*** SUPPLIED TEXT ***

In the following, I’ll do a quick introduction on how to keep your state objects immutable using modern Javascript techniques, I’ll present how complex it is to modify non-trivial immutable objects and finally I’ll give you a quick recipe for modifying your non-trivial immutable objects. If you want to play with the concepts I’ll introduce you can do it at a playground I’ve created on repl.it.

Please keep in mind that this article has been written for ES6 - take a look at my browserify with ES6 article to see how you can also use it in your projects with Browserify.

Also, if you’d like to see a non-toy React + Redux application or you’d like a gentle introduction to the concepts I talked about (state, reducers, actions etc) you can follow along my React Redux tutorial. This is a rather old article (considering how quickly the Javascript framework state change) but the basic concepts introduced there are true today.

Immutable objects

Let’s start our descent into avoiding mutations by supposing that you had something a little more complex than the initial example, for example your state was like this:

let state = {
    'counter': 0,
    'name': 'John',
    'age': 36
}

If you continued the same example then your ADD reducer would need to return something like this

return {
    'counter': state.counter+1,
    'name': state.name,
    'age': state.age
}

This gets difficult and error prone very soon - and what happens if you later need to add another attribute to your state?

The correct way to implement this would be to enumerate all properties of state except ‘counter’, copy them to a new object, and then assign counter+1 to the new object’s counter attribute. You could implement this by hand however, thankfully, there’s the Object.assign method! This method will copy all attributes from a list of objects to an object which will return as a result and is defined like this:

Object.assign(target, ...sources)

The target parameter is the object that will retrieve all attributes from sources (which is a variadic argument - you can have as many sources as you want - even 0; in this case the target will be returned). For a quick example, running:

let o = {'a': 1}
let oo = Object.assign(o, {'b': 2, 'c': 1}, {'c': 3})
console.log(oo, o===oo)

will return { a: 1, b: 2, c: 3 } true i.e the attributes ‘b’ and ‘c’ were copied to o and it was assigned to oo — notice that o and oo are the same object (thus o is modified now). Also, notice that the the attributes of objects to the right have priority over the attributes of the objects to the left ('c': 1 was overriden by 'c': 3).

As you should have guessed by now, you should never pass the state as the target but instead you should create a new object, thus the ADD reducer should return the following:

return Object.assign({}, state, {'counter': state.counter+1)

This means that it will create a new object which will copy all current attributes of state and increase the existing counter attribute.

I’d like to also add here that instead of using the Object.assign method you could use the spread syntax to more or less do the same. The spread syntax on an object takes this object’s attributes and outputs them as key-value dictionary pairs (for them to be used to initialize other objects). Thus, you can use the spread syntax to create an new object that has the same attributes of another object like this:

let newState = {...state}
// which is similar to
newState = Object.assign({}, state)

*** End of SUPPLIED TEXT ***
*** RECORDS FOR THIS EXERCISE ***

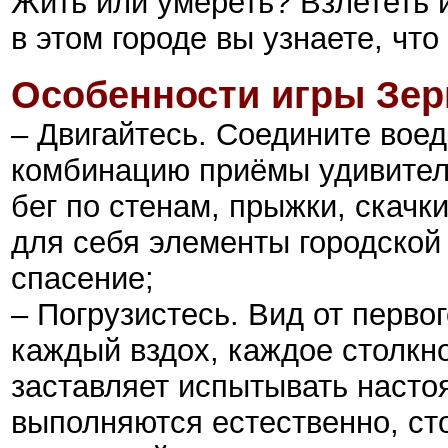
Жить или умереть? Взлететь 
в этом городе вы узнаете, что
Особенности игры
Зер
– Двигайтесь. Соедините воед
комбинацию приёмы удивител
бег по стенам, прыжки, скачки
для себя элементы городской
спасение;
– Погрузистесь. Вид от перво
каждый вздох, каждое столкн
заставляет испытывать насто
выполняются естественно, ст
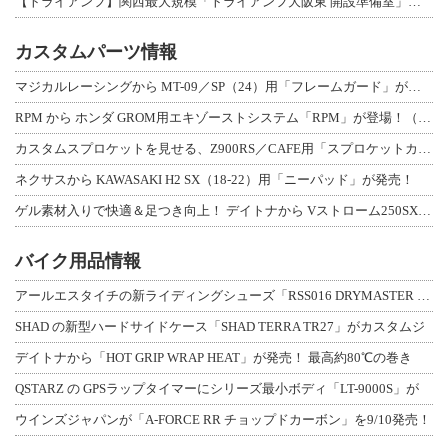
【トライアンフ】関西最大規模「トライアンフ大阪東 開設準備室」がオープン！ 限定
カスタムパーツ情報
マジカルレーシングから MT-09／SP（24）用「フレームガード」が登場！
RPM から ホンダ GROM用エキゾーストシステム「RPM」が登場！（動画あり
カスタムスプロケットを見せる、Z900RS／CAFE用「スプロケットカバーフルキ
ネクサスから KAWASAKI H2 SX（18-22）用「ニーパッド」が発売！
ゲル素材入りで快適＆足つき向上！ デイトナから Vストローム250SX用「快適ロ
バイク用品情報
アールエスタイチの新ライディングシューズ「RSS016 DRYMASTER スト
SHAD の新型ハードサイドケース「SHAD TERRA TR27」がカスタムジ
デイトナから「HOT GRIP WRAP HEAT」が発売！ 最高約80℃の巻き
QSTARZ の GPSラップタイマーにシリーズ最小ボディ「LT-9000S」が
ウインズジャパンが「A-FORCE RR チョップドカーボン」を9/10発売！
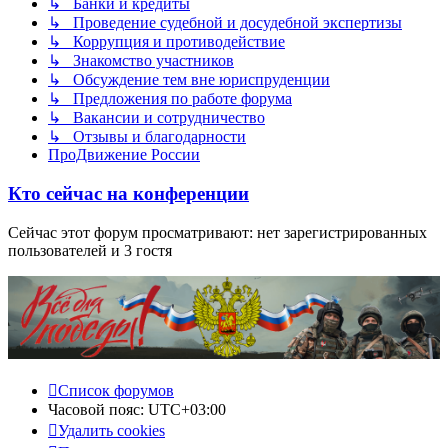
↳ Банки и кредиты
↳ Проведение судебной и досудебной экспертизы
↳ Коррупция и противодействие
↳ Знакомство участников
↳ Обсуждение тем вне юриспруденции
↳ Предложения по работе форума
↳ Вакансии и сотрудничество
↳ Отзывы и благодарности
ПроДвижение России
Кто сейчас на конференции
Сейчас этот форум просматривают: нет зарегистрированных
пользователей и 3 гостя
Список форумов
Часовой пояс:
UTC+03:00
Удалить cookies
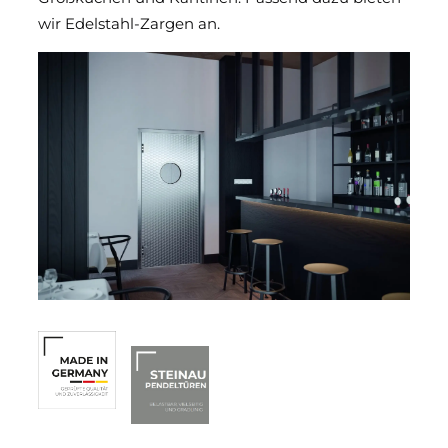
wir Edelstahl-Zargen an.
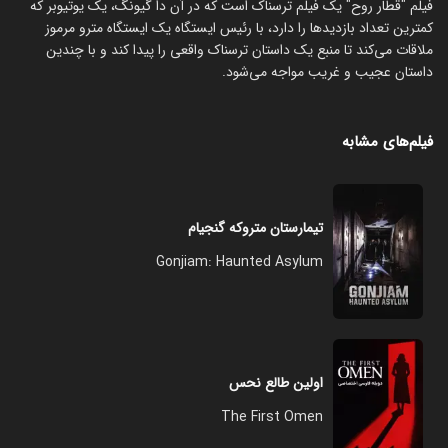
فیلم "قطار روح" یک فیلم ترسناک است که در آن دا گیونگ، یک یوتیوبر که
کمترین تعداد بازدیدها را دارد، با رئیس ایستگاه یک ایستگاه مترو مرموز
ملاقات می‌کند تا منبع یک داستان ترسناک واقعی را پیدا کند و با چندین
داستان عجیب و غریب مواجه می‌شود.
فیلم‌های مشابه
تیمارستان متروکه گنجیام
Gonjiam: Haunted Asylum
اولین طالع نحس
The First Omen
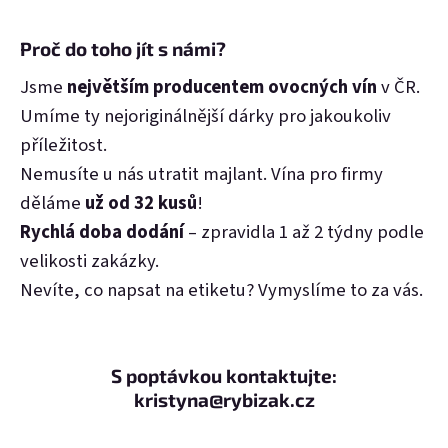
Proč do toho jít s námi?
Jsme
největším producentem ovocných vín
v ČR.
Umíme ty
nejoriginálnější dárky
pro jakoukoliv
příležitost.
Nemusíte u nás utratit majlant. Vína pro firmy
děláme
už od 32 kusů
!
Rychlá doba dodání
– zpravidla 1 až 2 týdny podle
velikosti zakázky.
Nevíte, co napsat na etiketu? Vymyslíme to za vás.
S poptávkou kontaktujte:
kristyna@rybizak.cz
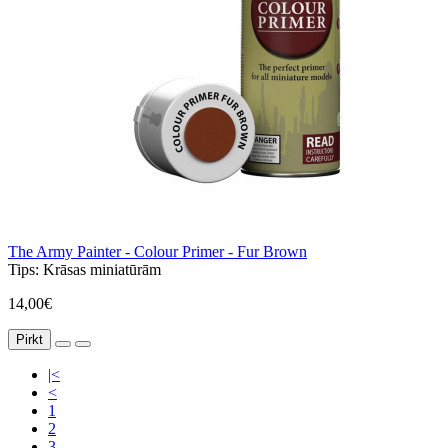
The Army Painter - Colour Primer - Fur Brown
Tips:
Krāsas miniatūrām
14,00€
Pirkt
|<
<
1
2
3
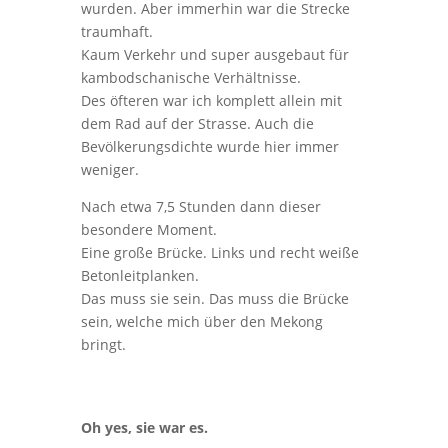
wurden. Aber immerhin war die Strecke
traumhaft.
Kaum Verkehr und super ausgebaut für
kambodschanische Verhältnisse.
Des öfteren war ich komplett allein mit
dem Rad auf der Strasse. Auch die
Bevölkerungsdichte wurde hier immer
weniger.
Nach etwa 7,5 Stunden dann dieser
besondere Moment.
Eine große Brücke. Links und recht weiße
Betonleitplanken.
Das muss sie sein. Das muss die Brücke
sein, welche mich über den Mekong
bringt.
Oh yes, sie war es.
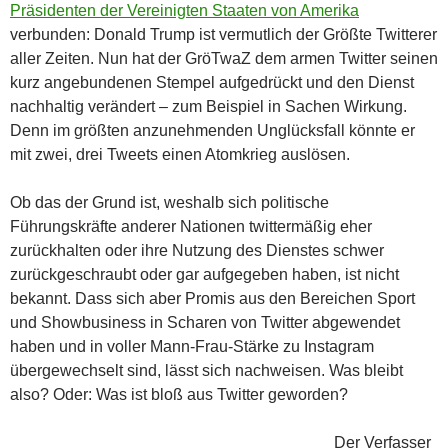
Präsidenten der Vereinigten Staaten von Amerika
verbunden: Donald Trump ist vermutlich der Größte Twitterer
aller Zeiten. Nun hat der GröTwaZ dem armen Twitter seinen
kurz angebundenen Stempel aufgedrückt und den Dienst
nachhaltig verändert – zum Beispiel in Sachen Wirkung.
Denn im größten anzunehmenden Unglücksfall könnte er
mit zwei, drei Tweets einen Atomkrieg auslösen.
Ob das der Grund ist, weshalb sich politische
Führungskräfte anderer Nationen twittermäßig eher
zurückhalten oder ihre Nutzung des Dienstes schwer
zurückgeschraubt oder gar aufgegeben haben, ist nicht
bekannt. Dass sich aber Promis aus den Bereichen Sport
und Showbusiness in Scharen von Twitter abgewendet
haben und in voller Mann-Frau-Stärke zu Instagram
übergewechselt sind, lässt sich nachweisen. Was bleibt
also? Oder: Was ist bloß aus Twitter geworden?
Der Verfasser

*** End of RECORDS FOR THIS EXERCISE ***
*** RECORDS FOR THIS EXERCISE ***

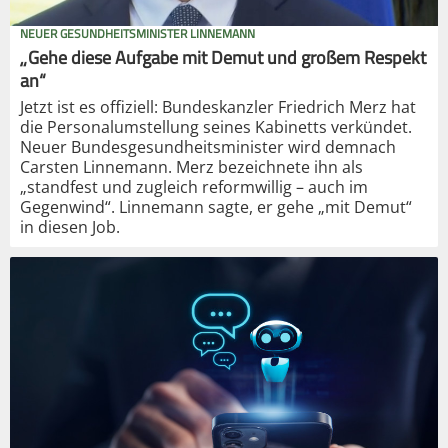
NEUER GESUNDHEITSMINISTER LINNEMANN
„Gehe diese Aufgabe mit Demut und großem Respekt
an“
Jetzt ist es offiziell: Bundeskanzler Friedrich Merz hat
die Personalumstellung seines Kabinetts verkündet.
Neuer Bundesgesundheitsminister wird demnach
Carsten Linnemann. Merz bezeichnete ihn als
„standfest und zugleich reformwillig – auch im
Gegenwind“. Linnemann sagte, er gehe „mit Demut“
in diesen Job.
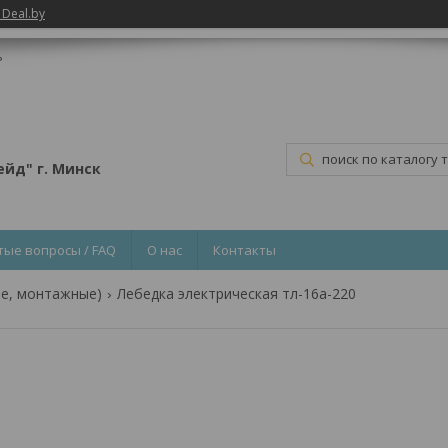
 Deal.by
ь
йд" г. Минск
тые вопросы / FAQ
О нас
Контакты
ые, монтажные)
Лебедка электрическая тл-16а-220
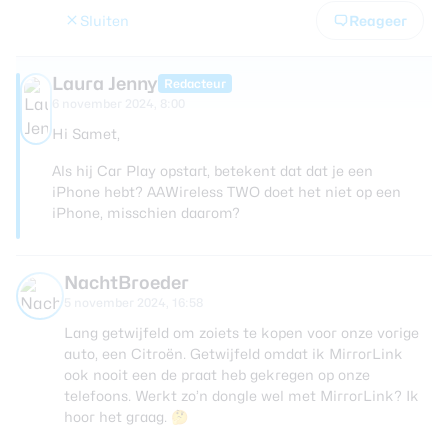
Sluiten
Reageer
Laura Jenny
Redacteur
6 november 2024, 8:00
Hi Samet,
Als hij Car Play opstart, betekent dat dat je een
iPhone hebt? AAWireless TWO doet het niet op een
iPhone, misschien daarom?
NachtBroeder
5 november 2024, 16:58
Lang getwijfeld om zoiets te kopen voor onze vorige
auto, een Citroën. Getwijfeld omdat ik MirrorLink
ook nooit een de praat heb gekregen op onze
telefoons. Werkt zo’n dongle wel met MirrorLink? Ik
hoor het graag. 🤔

*** End of RECORDS FOR THIS EXERCISE ***

DIRECTIONS:
[A] List every line in the records that contains the word "فیلم".
[B] Write the next part of the article on keeping JavaScript state objects immutable, starting right after its last sentence.

ANSWERS PROVIDED:
[A]
فیلم "قطار روح" یک فیلم ترسناک است که در آن دا گیونگ، یک یوتیوبر که
فیلم‌های مشابه

[B]
Of course you usually need to override some attributes, which can be passed directly to the newly created object, for example for the ADD reducer:

return {...state, 'counter': state.counter+1 }

Like Object.assign, you can have as many sources as you want in your spread syntax thus nothing stops you from using ... multiple times to copy the attributes of multiple objects for example you could define ADD like this:

return {...state, ...{'counter': state.counter+1 } }

The order is similar to Object.assign, i.e the attributes that follow will override the previous ones.

One final comment is that both Object.assign and copying objects with the spread syntax will do a “shallow” copy i.e it will copy only the outer object, not the objects its keys refer to. An example of this behavior is that if you run the following:

let a = {'val': 3 }
let x = {a }
let y = {...x}
console.log(x, y)
x['val2'] = 4
y['val2'] = 5
a['val'] = 33
console.log(x, y)

you’ll get:

{ a: { val: 3 } } { a: { val: 3 } }
{ a: { val: 33 }, val2: 4 } { a: { val: 33 }, val2: 5 }

i.e x and y got a different val2 attribute since they not the same object, however both x and y have a reference to the same a thus when it’s val attribute was changed this change appears to both x and y!

What the above means is that if you have a state object containing other objects (or arrays) you will also need to copy these children objects to keep your state immutable. We’ll see examples on this later.

Immutable arrays

One thing we haven’t talked about yet is what happens if there’s an array in the state, for example your state is let state=[] and you have and APPEND reducer that puts something in the end of that array. The naive (and wrong) way to do it is to call push directly to the state - this will mutate your state and is not be allowed!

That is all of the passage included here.